The man behind the effort to eliminate funding to the Affordable Care Act took to the Senate floor Tuesday in a last ditch effort to revive his failing fight in the Senate. It came as top economists warned that political squabbling could damage the economy. Our Washington, D.C. bureau reporter Michael Scotto has the story.
WASHINGTON, D.C. -- His effort to block the Affordable Care Act in the Senate appears to be a lost cause. But Senator Ted Cruz took to the Senate floor Tuesday afternoon promising to do everything he can to destroy the President's health care law.
"I intend to speak in support of defunding Obamacare until I am no longer able to stand," Cruz said.
Cruz's time is running out.

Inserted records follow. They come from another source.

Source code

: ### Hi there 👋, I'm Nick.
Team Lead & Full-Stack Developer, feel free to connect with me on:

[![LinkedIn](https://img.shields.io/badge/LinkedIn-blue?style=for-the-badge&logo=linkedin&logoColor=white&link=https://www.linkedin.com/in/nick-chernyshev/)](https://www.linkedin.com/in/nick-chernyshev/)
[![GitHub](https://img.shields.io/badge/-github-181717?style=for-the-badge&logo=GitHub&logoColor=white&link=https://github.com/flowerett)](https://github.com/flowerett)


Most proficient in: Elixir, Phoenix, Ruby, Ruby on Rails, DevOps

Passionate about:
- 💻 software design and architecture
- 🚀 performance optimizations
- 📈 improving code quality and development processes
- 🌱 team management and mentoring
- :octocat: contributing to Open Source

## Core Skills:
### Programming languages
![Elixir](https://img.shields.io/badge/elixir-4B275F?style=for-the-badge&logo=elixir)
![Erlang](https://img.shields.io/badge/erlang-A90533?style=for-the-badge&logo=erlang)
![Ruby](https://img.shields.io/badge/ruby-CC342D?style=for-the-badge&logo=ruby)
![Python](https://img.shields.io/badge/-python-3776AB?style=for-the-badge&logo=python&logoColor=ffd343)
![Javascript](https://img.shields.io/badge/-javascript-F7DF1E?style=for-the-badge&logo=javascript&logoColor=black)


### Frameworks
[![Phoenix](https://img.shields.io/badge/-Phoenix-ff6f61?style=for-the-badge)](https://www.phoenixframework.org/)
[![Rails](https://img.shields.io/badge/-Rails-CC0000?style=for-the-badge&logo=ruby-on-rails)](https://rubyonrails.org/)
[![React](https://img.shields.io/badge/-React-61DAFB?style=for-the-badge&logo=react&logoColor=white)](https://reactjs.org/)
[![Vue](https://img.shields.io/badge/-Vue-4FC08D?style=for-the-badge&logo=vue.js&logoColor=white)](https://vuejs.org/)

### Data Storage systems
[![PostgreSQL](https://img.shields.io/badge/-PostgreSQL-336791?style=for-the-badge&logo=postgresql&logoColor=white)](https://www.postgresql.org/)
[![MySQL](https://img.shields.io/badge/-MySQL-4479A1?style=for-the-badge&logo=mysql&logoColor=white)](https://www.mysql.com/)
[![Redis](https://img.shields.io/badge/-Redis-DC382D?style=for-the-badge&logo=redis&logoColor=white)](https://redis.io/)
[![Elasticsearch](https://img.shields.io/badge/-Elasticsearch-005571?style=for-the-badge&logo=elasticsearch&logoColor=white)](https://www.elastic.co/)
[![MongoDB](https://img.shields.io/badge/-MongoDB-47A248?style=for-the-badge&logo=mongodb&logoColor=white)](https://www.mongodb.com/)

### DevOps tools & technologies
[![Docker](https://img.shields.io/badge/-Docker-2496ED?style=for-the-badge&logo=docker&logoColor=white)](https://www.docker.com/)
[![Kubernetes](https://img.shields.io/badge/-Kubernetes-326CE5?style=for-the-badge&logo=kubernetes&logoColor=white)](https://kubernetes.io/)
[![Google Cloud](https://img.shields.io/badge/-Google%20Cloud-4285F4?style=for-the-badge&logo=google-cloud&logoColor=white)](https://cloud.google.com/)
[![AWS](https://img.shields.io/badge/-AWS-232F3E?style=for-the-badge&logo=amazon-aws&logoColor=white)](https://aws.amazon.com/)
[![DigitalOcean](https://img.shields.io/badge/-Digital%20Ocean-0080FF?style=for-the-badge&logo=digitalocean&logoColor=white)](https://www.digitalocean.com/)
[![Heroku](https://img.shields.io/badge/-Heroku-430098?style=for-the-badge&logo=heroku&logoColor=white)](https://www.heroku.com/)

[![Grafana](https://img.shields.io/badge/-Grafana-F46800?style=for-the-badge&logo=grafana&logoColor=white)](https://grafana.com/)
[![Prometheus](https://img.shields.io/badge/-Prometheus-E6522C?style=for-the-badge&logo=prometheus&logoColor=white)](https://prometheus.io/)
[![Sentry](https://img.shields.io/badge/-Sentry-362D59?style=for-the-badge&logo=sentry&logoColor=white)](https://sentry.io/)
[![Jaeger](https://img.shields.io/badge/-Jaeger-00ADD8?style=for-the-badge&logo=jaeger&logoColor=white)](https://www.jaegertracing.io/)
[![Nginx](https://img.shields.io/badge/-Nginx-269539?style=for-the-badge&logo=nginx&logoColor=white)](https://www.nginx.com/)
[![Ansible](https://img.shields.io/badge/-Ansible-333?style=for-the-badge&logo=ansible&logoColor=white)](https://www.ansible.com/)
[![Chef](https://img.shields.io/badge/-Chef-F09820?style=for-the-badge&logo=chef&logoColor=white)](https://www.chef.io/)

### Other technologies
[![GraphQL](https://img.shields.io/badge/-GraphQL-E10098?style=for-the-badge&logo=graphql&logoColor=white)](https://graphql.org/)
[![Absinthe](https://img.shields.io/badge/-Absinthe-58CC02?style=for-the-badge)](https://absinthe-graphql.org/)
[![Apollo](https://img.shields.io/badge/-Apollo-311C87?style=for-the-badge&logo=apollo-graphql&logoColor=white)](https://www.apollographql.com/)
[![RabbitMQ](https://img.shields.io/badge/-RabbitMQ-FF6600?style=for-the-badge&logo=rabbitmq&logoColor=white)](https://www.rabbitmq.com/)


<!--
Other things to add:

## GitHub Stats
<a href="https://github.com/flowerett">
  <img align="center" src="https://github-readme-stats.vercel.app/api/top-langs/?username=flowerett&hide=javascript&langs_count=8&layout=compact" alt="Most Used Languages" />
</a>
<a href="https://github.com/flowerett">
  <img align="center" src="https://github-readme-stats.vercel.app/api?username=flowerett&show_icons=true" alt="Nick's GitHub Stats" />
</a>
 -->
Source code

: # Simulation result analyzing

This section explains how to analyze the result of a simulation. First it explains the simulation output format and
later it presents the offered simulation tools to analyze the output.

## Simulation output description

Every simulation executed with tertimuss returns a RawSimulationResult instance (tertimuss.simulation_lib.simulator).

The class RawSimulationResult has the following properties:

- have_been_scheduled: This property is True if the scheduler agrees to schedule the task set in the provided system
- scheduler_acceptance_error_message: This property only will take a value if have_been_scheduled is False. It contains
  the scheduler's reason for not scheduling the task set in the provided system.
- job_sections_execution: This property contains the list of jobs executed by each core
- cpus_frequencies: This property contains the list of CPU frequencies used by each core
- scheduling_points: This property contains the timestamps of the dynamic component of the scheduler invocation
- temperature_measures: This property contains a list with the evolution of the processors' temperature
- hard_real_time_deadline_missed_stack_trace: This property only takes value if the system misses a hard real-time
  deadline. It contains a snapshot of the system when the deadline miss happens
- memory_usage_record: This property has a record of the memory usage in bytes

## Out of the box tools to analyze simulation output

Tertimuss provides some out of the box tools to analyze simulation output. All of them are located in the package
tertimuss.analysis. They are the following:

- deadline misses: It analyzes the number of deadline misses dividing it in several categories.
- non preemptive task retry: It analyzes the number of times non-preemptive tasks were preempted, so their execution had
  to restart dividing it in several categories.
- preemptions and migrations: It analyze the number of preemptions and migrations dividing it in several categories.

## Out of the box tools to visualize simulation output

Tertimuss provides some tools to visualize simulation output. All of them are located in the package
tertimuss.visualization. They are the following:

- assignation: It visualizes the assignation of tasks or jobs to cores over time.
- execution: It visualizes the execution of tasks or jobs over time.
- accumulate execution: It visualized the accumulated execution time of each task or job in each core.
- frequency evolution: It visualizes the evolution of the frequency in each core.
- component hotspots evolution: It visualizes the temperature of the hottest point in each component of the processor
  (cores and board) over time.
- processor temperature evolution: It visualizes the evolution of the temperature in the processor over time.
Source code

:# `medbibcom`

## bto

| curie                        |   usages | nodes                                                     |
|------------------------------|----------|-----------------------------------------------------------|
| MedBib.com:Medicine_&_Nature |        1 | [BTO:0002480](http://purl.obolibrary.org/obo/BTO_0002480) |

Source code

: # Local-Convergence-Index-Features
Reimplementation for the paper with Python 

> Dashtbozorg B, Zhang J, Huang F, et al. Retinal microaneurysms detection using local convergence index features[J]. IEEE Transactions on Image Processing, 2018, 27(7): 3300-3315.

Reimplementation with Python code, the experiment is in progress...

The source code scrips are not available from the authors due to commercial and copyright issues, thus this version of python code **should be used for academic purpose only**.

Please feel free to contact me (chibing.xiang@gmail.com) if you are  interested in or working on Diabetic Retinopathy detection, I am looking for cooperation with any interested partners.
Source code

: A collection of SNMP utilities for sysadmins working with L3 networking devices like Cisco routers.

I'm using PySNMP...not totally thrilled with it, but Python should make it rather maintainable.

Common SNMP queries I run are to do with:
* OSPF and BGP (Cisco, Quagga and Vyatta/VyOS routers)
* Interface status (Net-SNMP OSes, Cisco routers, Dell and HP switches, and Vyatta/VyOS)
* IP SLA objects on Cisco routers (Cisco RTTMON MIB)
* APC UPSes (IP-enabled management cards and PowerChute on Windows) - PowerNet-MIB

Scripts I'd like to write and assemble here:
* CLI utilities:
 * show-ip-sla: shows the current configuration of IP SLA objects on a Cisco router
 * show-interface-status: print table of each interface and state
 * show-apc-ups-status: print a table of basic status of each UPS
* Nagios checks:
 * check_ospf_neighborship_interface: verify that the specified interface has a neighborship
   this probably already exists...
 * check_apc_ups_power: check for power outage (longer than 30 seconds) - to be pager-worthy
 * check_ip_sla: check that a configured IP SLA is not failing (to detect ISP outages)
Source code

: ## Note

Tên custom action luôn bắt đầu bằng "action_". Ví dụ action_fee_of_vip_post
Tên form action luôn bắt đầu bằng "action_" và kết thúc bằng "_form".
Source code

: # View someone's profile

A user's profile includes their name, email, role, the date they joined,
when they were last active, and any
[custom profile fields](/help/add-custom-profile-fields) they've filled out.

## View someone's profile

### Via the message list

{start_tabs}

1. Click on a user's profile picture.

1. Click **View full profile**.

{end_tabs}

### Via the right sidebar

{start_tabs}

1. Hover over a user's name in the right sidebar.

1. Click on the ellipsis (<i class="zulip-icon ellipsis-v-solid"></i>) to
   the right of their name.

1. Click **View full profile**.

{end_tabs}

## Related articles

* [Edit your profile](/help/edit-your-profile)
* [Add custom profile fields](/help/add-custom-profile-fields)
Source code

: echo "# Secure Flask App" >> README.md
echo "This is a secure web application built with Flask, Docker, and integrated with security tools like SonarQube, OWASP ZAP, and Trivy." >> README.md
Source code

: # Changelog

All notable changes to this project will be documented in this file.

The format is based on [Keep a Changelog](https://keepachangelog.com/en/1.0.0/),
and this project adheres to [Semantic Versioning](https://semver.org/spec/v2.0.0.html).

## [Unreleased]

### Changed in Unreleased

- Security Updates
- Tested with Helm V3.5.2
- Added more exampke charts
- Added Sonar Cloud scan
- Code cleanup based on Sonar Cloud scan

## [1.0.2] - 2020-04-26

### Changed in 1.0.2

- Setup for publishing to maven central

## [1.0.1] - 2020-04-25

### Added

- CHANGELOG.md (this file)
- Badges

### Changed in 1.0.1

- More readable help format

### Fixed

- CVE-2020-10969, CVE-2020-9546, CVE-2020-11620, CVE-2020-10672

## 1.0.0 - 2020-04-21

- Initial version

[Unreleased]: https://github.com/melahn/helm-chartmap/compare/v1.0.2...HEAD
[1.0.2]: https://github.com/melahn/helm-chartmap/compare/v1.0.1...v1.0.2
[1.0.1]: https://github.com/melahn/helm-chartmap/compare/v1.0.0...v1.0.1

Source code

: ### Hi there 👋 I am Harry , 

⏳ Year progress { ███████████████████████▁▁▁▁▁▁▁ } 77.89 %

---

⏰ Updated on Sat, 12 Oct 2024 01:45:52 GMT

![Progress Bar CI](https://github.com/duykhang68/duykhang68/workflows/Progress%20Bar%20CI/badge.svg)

The Senate is on track to vote in the next few days to strip language from the House's stopgap spending plan that would defund the Affordable Care Act. The wild card is whether the House goes along with the move or decides to shut down the government. Top economists told a Senate panel Tuesday that a short term shutdown wouldn't devastate the economy. The bigger problem, they warned, would be if lawmakers failed to reach an agreement to raise the debt limit in mid-October.
"Breaching the debt limit would be cataclysmic. Financial markets would be sent into turmoil. It's opening an economic Pandora's box," said Mark Zandi, Moody's Analytics.
The fight over the debt ceiling promises to be just as intense as the fight over government funding and again focused on health care. House Republicans say they will raise the debt limit only if Obamacare is delayed for a year.
Democrats have vowed to block that effort, too. And they say the political squabbling is causing uncertainty that is bad for the economy. But Republicans say the President's policies are causing harm, too.
"Isn't true that the uncertainty over the Obamacare health care thing is impacting employment and businesses in a rather significant way in America," said Alabama Senator Jeff Sessions.
All of this means that these fights are going to come down the wire with no clear sign of how they'll end.